As my sincerest, most joy-filled thank you to my readers and dear author friends who have supported the release of Navy Christmas and Navy Joy in Coming Home for Christmas, may I present my most closely-held family recipe! If I could have sent a dozen of these to each of the military and their family that you helped me send books to, I would have. Enjoy!
Geri’s Christmas Cut-Outs
This recipe is a combination of my Polish-American Grandmother’s huge cut-out cookies, and my mother’s Christmas cookies, topped with my aunt’s incredible frosting.
Sour Cream Cut-Outs
(very loosely adapted from Southern Living’s Sour Cream Cookies in their Christmas Cookies book of 1986):
1 cup butter (2 sticks), softened
1 cup sugar (I like to use turbinado or raw cane but white is best for special occasions)
1 egg
1 8-oz container of sour cream
2 tsps anise flavoring (all natural is best) note: my grandmother’s original recipe says “use 39 cents worth of anise.”
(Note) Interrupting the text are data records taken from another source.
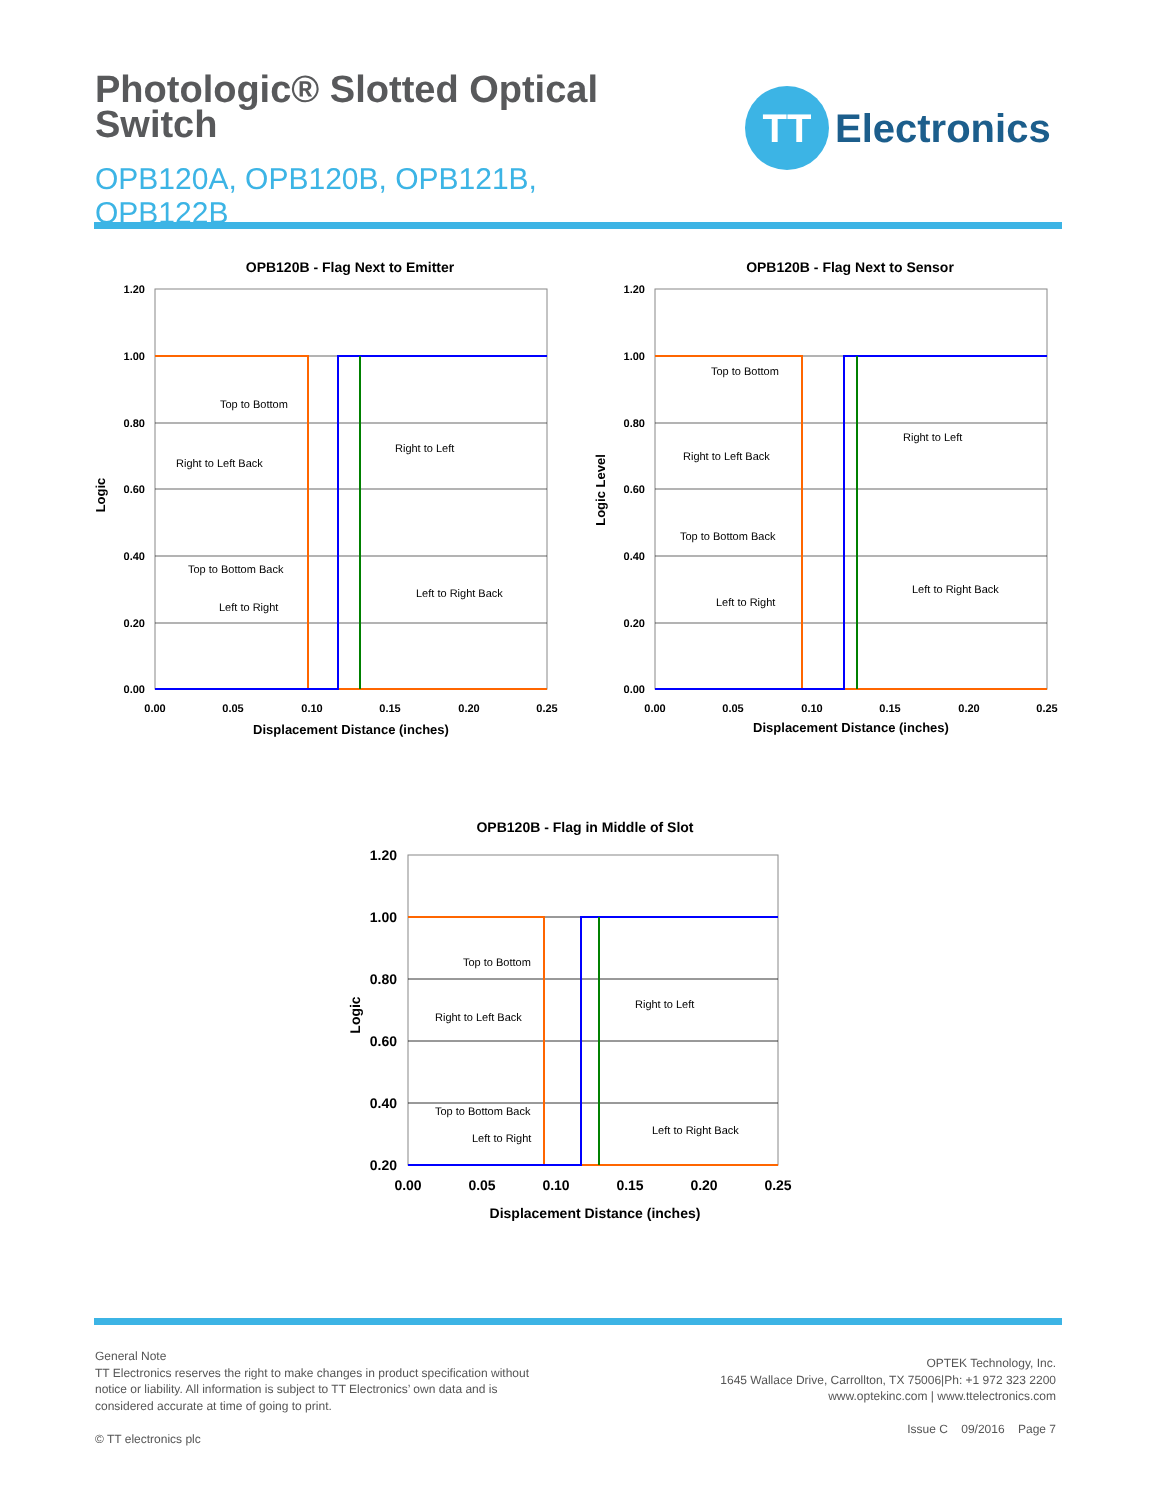Photologic® Slotted Optical Switch
OPB120A, OPB120B, OPB121B, OPB122B
TT
Electronics
OPB120B - Flag Next to Emitter
1.20
1.00
0.80
0.60
0.40
0.20
0.00
0.00
0.05
0.10
0.15
0.20
0.25
Displacement Distance (inches)
Logic
Top to Bottom
Right to Left
Right to Left Back
Top to Bottom Back
Left to Right Back
Left to Right
OPB120B - Flag Next to Sensor
1.20
1.00
0.80
0.60
0.40
0.20
0.00
0.00
0.05
0.10
0.15
0.20
0.25
Displacement Distance (inches)
Logic Level
Top to Bottom
Right to Left
Right to Left Back
Top to Bottom Back
Left to Right Back
Left to Right
OPB120B - Flag in Middle of Slot
1.20
1.00
0.80
0.60
0.40
0.20
0.00
0.05
0.10
0.15
0.20
0.25
Displacement Distance (inches)
Logic
Top to Bottom
Right to Left
Right to Left Back
Top to Bottom Back
Left to Right Back
Left to Right
General Note
TT Electronics reserves the right to make changes in product specification without
notice or liability. All information is subject to TT Electronics’ own data and is
considered accurate at time of going to print.
© TT electronics plc
OPTEK Technology, Inc.
1645 Wallace Drive, Carrollton, TX 75006|Ph: +1 972 323 2200
www.optekinc.com | www.ttelectronics.com
Issue C 09/2016 Page 7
4-5 cups flour (I use King Arthur Unbleached but Whole Wheat Pastry flour works fab, too)
1 tsp baking powder
1 tsp baking soda
¼ tsp salt
Cream butter and sugar, add egg, anise, sour cream. Mix dry ingredients in a separate bowl, add to wet mix very slowly but make sure to mix well. You will need extra flour later, for rolling out dough. Divide the dough into thirds and chill for at least an hour. I usually make the dough a few days before I am ready to bake.
Preheat oven to 350.
Roll dough onto floured surface to ¼” and cut out in desired shapes (you can go thinner but they won’t be as scrumptious, plus you want a substantial cookie to hold the frosting). These cookies will rise and expand in the oven so leave enough room between them on the cookie sheet. Place cut-outs on ungreased cookie sheets and bake for 10-12 minutes depending upon thickness. They are done when very lightly browned. Cool on racks before frosting. Sometimes I don’t get to the frosting until the next day, that’s okay– just make sure you store in an airtight or foil-topped container.
Aunt Margie’s Frosting
½ cup milk
1 tbsp cornstarch
Mix the above 2 ingredients and cook in medium saucepan until it thickens. Stir in:
1 tsp vanilla
Cool thoroughly.
Pour into
½ c. butter (softened)
1 lb. confectioner’s sugar
Beat with a hand mixer (or stand) until creamy. Divide up as desired and color with food coloring. White with different colored sprinkles is always a hit. Frosting will set as it dries on the cookies. We set up a cookie decorating workshop and I put my family to task (since I’ve done all of the baking). They can decorate 12 dozen inside of 90 minutes!